Differences Between Microservices and Monolithic Architecture and Managing Data Sharing and Service Dependencies
The article explains how microservices differ from monolithic applications, discusses the challenges of data sharing and service dependencies, and offers practical approaches such as one‑way dependencies, aggregation services, HTTP API design, and using a shared Redis cache to improve performance and reliability.
Differences Between Microservices and Monolithic Architecture
If a monolithic application is like a single person doing everything, a microservice system resembles a team where each member has a specific responsibility; this reduces individual load and increases elasticity, but introduces communication overhead and data‑sharing challenges.
Problems of Data Sharing
Data‑sharing issues are similar to everyone speaking the same language but needing distinct specialists: front‑end issues go to designers, back‑end database problems go to DBAs. In microservices this translates to inter‑service data dependencies that must be carefully managed to achieve small, autonomous services.
In a lean team, I usually let each member own a single microservice module, enabling both team‑level and architectural autonomy, while code reviews help improve overall quality and foster learning.
How to Resolve Dependency Relationships
Service dependencies should generally be one‑way; for example, Service A may depend on data from Service B, but Service B should not depend on Service A, which helps avoid tangled relationships and simplifies troubleshooting and performance tuning.
Multiple Microservices Dependency
Given three services A, B, C where A depends on B and B depends on C, B should not expose an aggregated API of C directly to A. Instead, A should call B and C separately, allowing parallel calls and better performance.
Aggregation Service
When Service A frequently needs combined data from B and C, an aggregation service can act as a middle‑man, merging B and C’s data and presenting a single interface to A.
HTTP API Communication
Just as a browser communicates with a server, microservices communicate with each other in a client‑server relationship, and this pattern should be consistent across all service interactions.
Microservices provide APIs both to external clients and to other services. For client‑facing APIs, responses are usually wrapped with metadata (status, error messages, etc.). For inter‑service APIs, a simpler contract is preferred: return raw lists or objects and let the caller handle exceptions without excessive validation.
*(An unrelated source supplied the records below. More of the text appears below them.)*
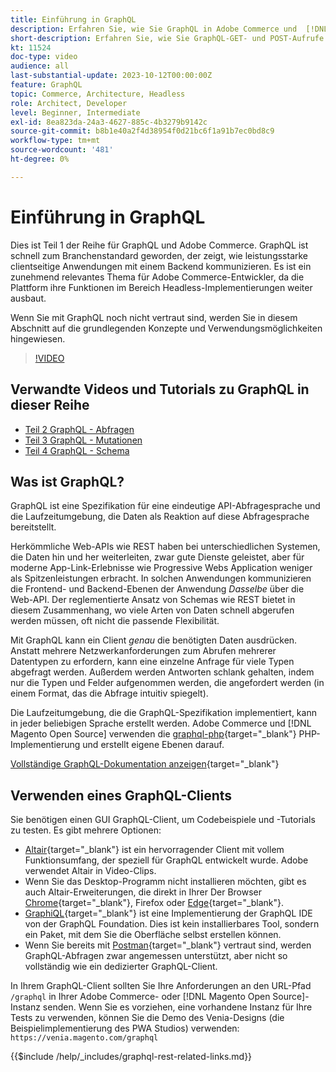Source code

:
 ```yaml
---
title: Einführung in GraphQL
description: Erfahren Sie, wie Sie GraphQL in Adobe Commerce und  [!DNL Magento Open Source] verwenden. Verwenden Sie GraphQL-GET- und POST-Aufrufe für Adobe Commerce und  [!DNL Magento Open Source].
short-description: Erfahren Sie, wie Sie GraphQL-GET- und POST-Aufrufe für Adobe Commerce und  [!DNL Magento Open Source] verwenden.
kt: 11524
doc-type: video
audience: all
last-substantial-update: 2023-10-12T00:00:00Z
feature: GraphQL
topic: Commerce, Architecture, Headless
role: Architect, Developer
level: Beginner, Intermediate
exl-id: 8ea823da-24a3-4627-885c-4b3279b9142c
source-git-commit: b8b1e40a2f4d38954f0d21bc6f1a91b7ec0bd8c9
workflow-type: tm+mt
source-wordcount: '481'
ht-degree: 0%

---
```


# Einführung in GraphQL

Dies ist Teil 1 der Reihe für GraphQL und Adobe Commerce. GraphQL ist schnell zum Branchenstandard geworden, der zeigt, wie leistungsstarke clientseitige Anwendungen mit einem Backend kommunizieren. Es ist ein zunehmend relevantes Thema für Adobe Commerce-Entwickler, da die Plattform ihre Funktionen im Bereich Headless-Implementierungen weiter ausbaut.

Wenn Sie mit GraphQL noch nicht vertraut sind, werden Sie in diesem Abschnitt auf die grundlegenden Konzepte und Verwendungsmöglichkeiten hingewiesen.

>[!VIDEO](https://video.tv.adobe.com/v/3424117?learn=on)

## Verwandte Videos und Tutorials zu GraphQL in dieser Reihe

* [Teil 2 GraphQL - Abfragen](../graphql-rest/graphql-queries.md)
* [Teil 3 GraphQL - Mutationen](../graphql-rest/graphql-mutations.md)
* [Teil 4 GraphQL - Schema](../graphql-rest/graphql-schema.md)

## Was ist GraphQL?

GraphQL ist eine Spezifikation für eine eindeutige API-Abfragesprache und die Laufzeitumgebung, die Daten als Reaktion auf diese Abfragesprache bereitstellt.

Herkömmliche Web-APIs wie REST haben bei unterschiedlichen Systemen, die Daten hin und her weiterleiten, zwar gute Dienste geleistet, aber für moderne App-Link-Erlebnisse wie Progressive Webs Application weniger als Spitzenleistungen erbracht. In solchen Anwendungen kommunizieren die Frontend- und Backend-Ebenen der Anwendung _Dasselbe_ über die Web-API. Der reglementierte Ansatz von Schemas wie REST bietet in diesem Zusammenhang, wo viele Arten von Daten schnell abgerufen werden müssen, oft nicht die passende Flexibilität.

Mit GraphQL kann ein Client _genau_ die benötigten Daten ausdrücken. Anstatt mehrere Netzwerkanforderungen zum Abrufen mehrerer Datentypen zu erfordern, kann eine einzelne Anfrage für viele Typen abgefragt werden. Außerdem werden Antworten schlank gehalten, indem nur die Typen und Felder aufgenommen werden, die angefordert werden (in einem Format, das die Abfrage intuitiv spiegelt).

Die Laufzeitumgebung, die die GraphQL-Spezifikation implementiert, kann in jeder beliebigen Sprache erstellt werden. Adobe Commerce und [!DNL Magento Open Source] verwenden die
[graphql-php](https://webonyx.github.io/graphql-php/){target="_blank"} PHP-Implementierung und erstellt eigene Ebenen darauf.

[ Vollständige GraphQL-Dokumentation anzeigen](https://graphql.org/learn){target="_blank"}

## Verwenden eines GraphQL-Clients

Sie benötigen einen GUI GraphQL-Client, um Codebeispiele und -Tutorials zu testen. Es gibt mehrere Optionen:

* [Altair](https://altairgraphql.dev/){target="_blank"} ist ein hervorragender Client mit vollem Funktionsumfang, der speziell für GraphQL entwickelt wurde. Adobe verwendet Altair in Video-Clips.
* Wenn Sie das Desktop-Programm nicht installieren möchten, gibt es auch Altair-Erweiterungen, die direkt in Ihrer
  Der Browser [Chrome](https://chromewebstore.google.com/detail/altair-graphql-client/flnheeellpciglgpaodhkhmapeljopja){target="_blank"}, Firefox oder [Edge](https://microsoftedge.microsoft.com/addons/detail/altair-graphql-client/kpggioiimijgcalmnfnalgglgooonopa){target="_blank"}.
* [GraphiQL](https://github.com/graphql/graphiql/tree/main/packages/graphiql){target="_blank"} ist eine Implementierung der GraphQL IDE von der GraphQL Foundation. Dies ist kein installierbares Tool, sondern ein Paket, mit dem Sie die Oberfläche selbst erstellen können.
* Wenn Sie bereits mit [Postman](https://www.postman.com/){target="_blank"} vertraut sind, werden GraphQL-Abfragen zwar angemessen unterstützt, aber nicht so vollständig wie ein dedizierter GraphQL-Client.

In Ihrem GraphQL-Client sollten Sie Ihre Anforderungen an den URL-Pfad `/graphql` in Ihrer Adobe Commerce- oder [!DNL Magento Open Source]-Instanz senden. Wenn Sie es vorziehen, eine vorhandene Instanz für Ihre Tests zu verwenden, können Sie die Demo des Venia-Designs (die Beispielimplementierung des PWA Studios) verwenden: `https://venia.magento.com/graphql`

{{$include /help/_includes/graphql-rest-related-links.md}}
Between services, a trust relationship exists: the caller mainly worries about the callee’s stability, while the callee trusts the caller to be well‑behaved, allowing streamlined request/response structures. Between services and external clients, a distrust relationship requires strict parameter validation and clear error handling.
Redis Large Cache
In a microservice ecosystem, a base data system (e.g., user profile service) often manages a large cache that other services rely on for business aggregation. This cache is synchronized centrally and shared across services to improve performance.
Conclusion
Microservices, compared with monolithic applications, place data sharing and communication at the core of performance and reliability; therefore, service design should aim to simplify relationships, maximize abstraction, and keep the number of services as low as feasible.
The above content reflects personal understanding and summary of microservice development; any inaccuracies are welcome to be pointed out, and additional insights are encouraged in the comments.